About the job
About Us
Nuro is a pioneering self-driving technology company dedicated to making autonomous solutions accessible to everyone. Established in 2016, we are developing the most scalable autonomous driver by integrating advanced AI with automotive-grade hardware. Our flagship technology, the Nuro Driver™, is licensed to facilitate a variety of applications, including robotaxis, commercial fleets, and personal vehicles. With proven technology from years of self-driving deployments, Nuro provides automakers and mobility platforms with a clear pathway to achieving commercial-scale autonomous vehicles, promoting a safer, more connected future.
Role Overview
At Nuro, we adopt a machine-learning-first strategy in our approach to autonomous driving technology. The performance of our systems is significantly influenced by the quality and diversity of training and evaluation data.

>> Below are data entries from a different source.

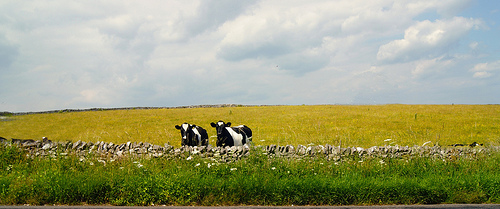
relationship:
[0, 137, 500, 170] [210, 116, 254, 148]
wall in front of cow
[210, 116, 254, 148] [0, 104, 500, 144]
cow in field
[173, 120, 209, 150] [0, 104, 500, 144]
cow in field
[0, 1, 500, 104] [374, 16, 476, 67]
sky has cloud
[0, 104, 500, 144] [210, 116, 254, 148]
field has cow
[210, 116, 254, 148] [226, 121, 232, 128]
cow has ear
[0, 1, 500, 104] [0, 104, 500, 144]
sky above field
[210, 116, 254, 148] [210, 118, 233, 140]
cow has head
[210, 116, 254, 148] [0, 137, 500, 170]
cow behind wall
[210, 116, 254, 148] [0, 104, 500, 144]
cow in front of field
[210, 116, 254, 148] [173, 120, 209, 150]
cow beside cow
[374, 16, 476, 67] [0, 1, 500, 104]
cloud in sky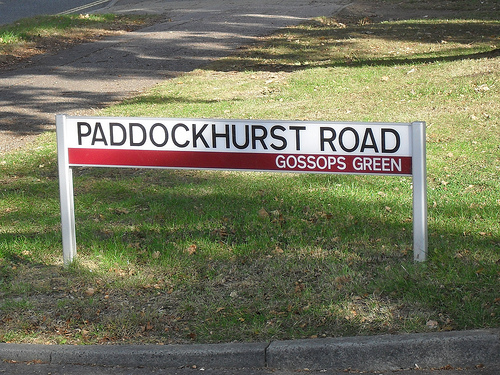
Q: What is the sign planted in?
A: Grass.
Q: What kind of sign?
A: Street sign.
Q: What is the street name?
A: Paddockhurst road.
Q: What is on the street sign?
A: Red bar.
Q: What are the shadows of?
A: Trees.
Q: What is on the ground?
A: Grass.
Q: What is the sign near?
A: Curb.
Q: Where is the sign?
A: Grass.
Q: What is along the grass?
A: Curb.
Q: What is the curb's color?
A: Grey.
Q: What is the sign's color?
A: White.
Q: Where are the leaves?
A: On the grass.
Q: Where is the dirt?
A: Beside the road.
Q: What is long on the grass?
A: The sign.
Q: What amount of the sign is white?
A: Half.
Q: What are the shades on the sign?
A: White and red.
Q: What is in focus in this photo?
A: The sign on the grass.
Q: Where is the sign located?
A: Next to a street.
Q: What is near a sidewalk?
A: The sign.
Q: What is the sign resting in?
A: Grass.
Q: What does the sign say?
A: Paddockhurst road.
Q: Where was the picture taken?
A: The street.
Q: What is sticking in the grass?
A: A sign.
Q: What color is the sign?
A: White and red.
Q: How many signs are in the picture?
A: One.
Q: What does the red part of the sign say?
A: Gossops Green.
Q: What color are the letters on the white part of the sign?
A: Black.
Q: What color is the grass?
A: Green.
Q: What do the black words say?
A: Paddockhurst Road.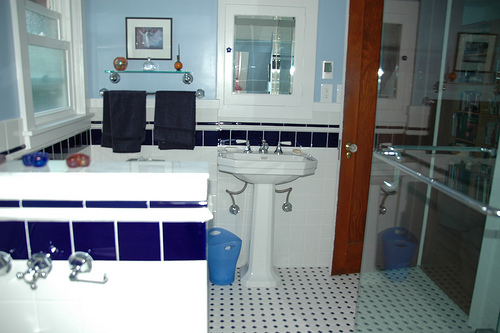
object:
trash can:
[208, 227, 243, 286]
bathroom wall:
[277, 216, 329, 267]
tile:
[207, 264, 461, 332]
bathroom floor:
[211, 284, 466, 333]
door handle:
[344, 141, 358, 158]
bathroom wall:
[316, 3, 344, 59]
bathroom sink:
[215, 152, 319, 289]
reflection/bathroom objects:
[385, 26, 480, 232]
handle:
[371, 143, 500, 219]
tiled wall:
[0, 174, 207, 333]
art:
[126, 17, 173, 61]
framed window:
[25, 8, 71, 114]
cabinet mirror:
[232, 10, 297, 95]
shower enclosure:
[379, 2, 484, 274]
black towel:
[154, 90, 196, 150]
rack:
[101, 90, 202, 99]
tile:
[0, 221, 205, 261]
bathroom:
[0, 0, 500, 333]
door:
[330, 0, 385, 276]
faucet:
[258, 140, 270, 154]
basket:
[207, 227, 242, 285]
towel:
[100, 91, 146, 155]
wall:
[279, 211, 334, 267]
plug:
[320, 84, 332, 103]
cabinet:
[218, 5, 316, 120]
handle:
[226, 47, 233, 53]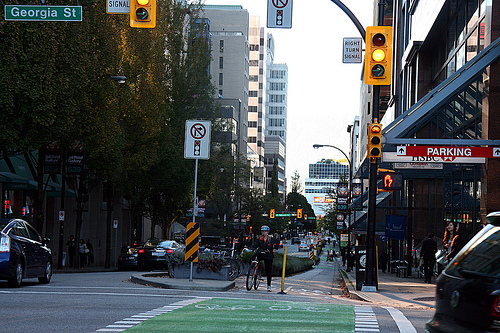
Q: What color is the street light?
A: Yellow.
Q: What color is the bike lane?
A: Green.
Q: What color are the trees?
A: Green.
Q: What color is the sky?
A: White.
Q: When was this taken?
A: Daytime.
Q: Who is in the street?
A: A bicyclist.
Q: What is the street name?
A: Georgia St.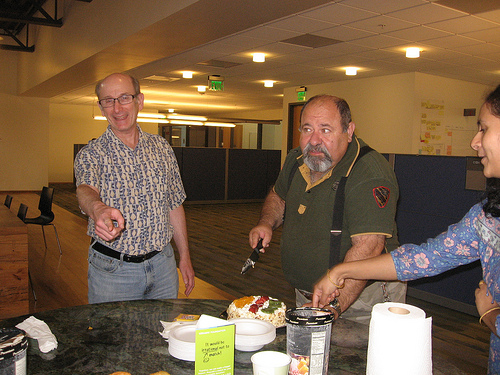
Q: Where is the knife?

Your team will be pivotal in enhancing our autonomous driving systems by establishing a robust and scalable data infrastructure. This infrastructure will generate training and evaluation data from both real-world driving logs and simulated environments. Collaborating closely with system engineers, you will ensure thorough validation of the autonomous driving system prior to deployment.
Key Responsibilities
- Design and implement cohesive, introspectable data pipelines capable of processing large-scale batch and streaming data across diverse evaluation use cases.
- Develop a storage solution that efficiently manages extensive volumes and a wide variety of performance metrics.
- Create user-friendly dashboards and reports to display evaluation results, enabling easy comparisons to highlight improvements and regressions in ML components and the overall system.
- Establish and maintain continuous testing and monitoring systems to ensure the integrity and robustness of our data and data pipelines.
- Build data mining tools utilizing applied ML techniques to meet data discovery requirements in areas such as Perception, Behavior, and Mapping.
- Develop data annotation tools to aid both first-party and third-party labeling efforts, ensuring high-fidelity perception, mapping, and trajectory labels.
- Scale data annotation labels with cutting-edge ML techniques.
Qualifications
- A degree in Computer Science, Engineering, or a related field (BS, MS, or PhD) combined with at least 4 years of relevant professional experience.
- Strong programming skills in Python or similar languages.
- Experience in data engineering, machine learning, or related fields.
- Familiarity with data pipeline tools and frameworks.
- Ability to work collaboratively in a fast-paced, innovative environment.